Word for word, transcribe the lines below and drop the pictures.

*** Given data

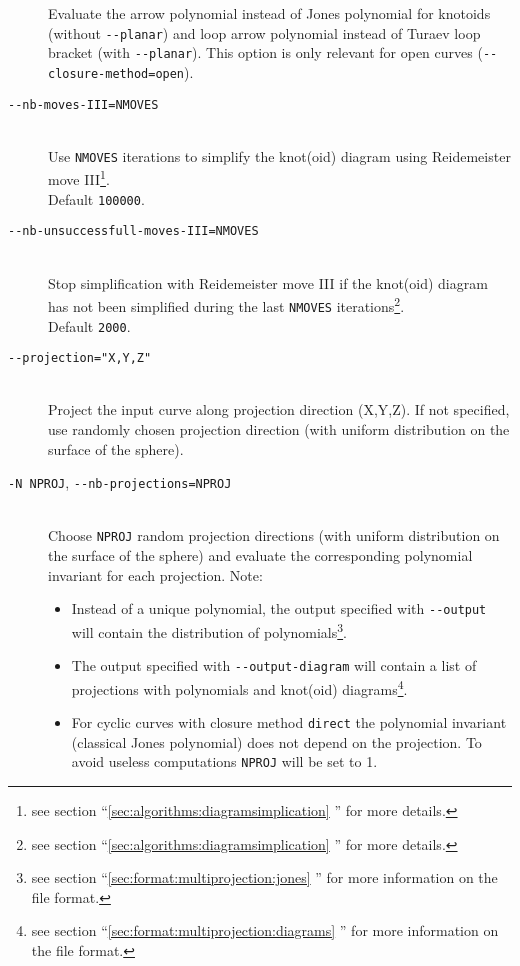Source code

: \begin{description}
  Evaluate the arrow polynomial instead of Jones polynomial for knotoids (without \lstinline{--planar}) and loop arrow polynomial instead of Turaev loop bracket (with \lstinline{--planar}). This option is only relevant for open curves (\lstinline{--closure-method=open}).
\item[\lstinline{--nb-moves-III=NMOVES}]\hfill\\
  Use \lstinline{NMOVES} iterations to simplify the knot(oid) diagram using Reidemeister move III\footnote{see section  ``\ref{sec:algorithms:diagramsimplication} '' for more details.}.\\
  Default \lstinline{100000}.
\item[\lstinline{--nb-unsuccessfull-moves-III=NMOVES}]\hfill\\
  Stop simplification with Reidemeister move III if the knot(oid) diagram has not been simplified during the last \lstinline{NMOVES} iterations\footnote{see section  ``\ref{sec:algorithms:diagramsimplication} '' for more details.}.\\
  Default \lstinline{2000}.
\item[\lstinline{--projection="X,Y,Z"}]\hfill\\ Project the input curve along projection direction (X,Y,Z). If not specified, use randomly chosen projection direction (with uniform distribution on the surface of the sphere).
\item[\lstinline{-N NPROJ}, \lstinline{--nb-projections=NPROJ}]\hfill\\
  Choose \lstinline{NPROJ} random projection directions (with uniform distribution on the surface of the sphere) and evaluate the corresponding polynomial invariant for each projection. Note:
  \begin{itemize}
  \item Instead of a unique polynomial, the output specified with \lstinline{--output} will contain the distribution of polynomials\footnote{see section ``\ref{sec:format:multiprojection:jones} '' for more information on the file format.}. 
    \item The output specified with \lstinline{--output-diagram} will contain a list of projections with polynomials and knot(oid) diagrams\footnote{see section ``\ref{sec:format:multiprojection:diagrams} '' for more information on the file format.}.
    \item For cyclic curves with closure method \lstinline{direct} the polynomial invariant (classical Jones polynomial) does not depend on the projection. To avoid useless computations \lstinline{NPROJ} will be set to 1.

\end{itemize}
\end{description}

******

§ **Response area**
Source code

: \begin{description}
  Evaluate the arrow polynomial instead of Jones polynomial for knotoids (without \lstinline{--planar}) and loop arrow polynomial instead of Turaev loop bracket (with \lstinline{--planar}). This option is only relevant for open curves (\lstinline{--closure-method=open}).
\item[\lstinline{--nb-moves-III=NMOVES}]\hfill\\
  Use \lstinline{NMOVES} iterations to simplify the knot(oid) diagram using Reidemeister move III\footnote{see section  ``\ref{sec:algorithms:diagramsimplication} '' for more details.}.\\
  Default \lstinline{100000}.
\item[\lstinline{--nb-unsuccessfull-moves-III=NMOVES}]\hfill\\
  Stop simplification with Reidemeister move III if the knot(oid) diagram has not been simplified during the last \lstinline{NMOVES} iterations\footnote{see section  ``\ref{sec:algorithms:diagramsimplication} '' for more details.}.\\
  Default \lstinline{2000}.
\item[\lstinline{--projection="X,Y,Z"}]\hfill\\ Project the input curve along projection direction (X,Y,Z). If not specified, use randomly chosen projection direction (with uniform distribution on the surface of the sphere).
\item[\lstinline{-N NPROJ}, \lstinline{--nb-projections=NPROJ}]\hfill\\
  Choose \lstinline{NPROJ} random projection directions (with uniform distribution on the surface of the sphere) and evaluate the corresponding polynomial invariant for each projection. Note:
  \begin{itemize}
  \item Instead of a unique polynomial, the output specified with \lstinline{--output} will contain the distribution of polynomials\footnote{see section ``\ref{sec:format:multiprojection:jones} '' for more information on the file format.}. 
    \item The output specified with \lstinline{--output-diagram} will contain a list of projections with polynomials and knot(oid) diagrams\footnote{see section ``\ref{sec:format:multiprojection:diagrams} '' for more information on the file format.}.
    \item For cyclic curves with closure method \lstinline{direct} the polynomial invariant (classical Jones polynomial) does not depend on the projection. To avoid useless computations \lstinline{NPROJ} will be set to 1.

\end{itemize}
\end{description}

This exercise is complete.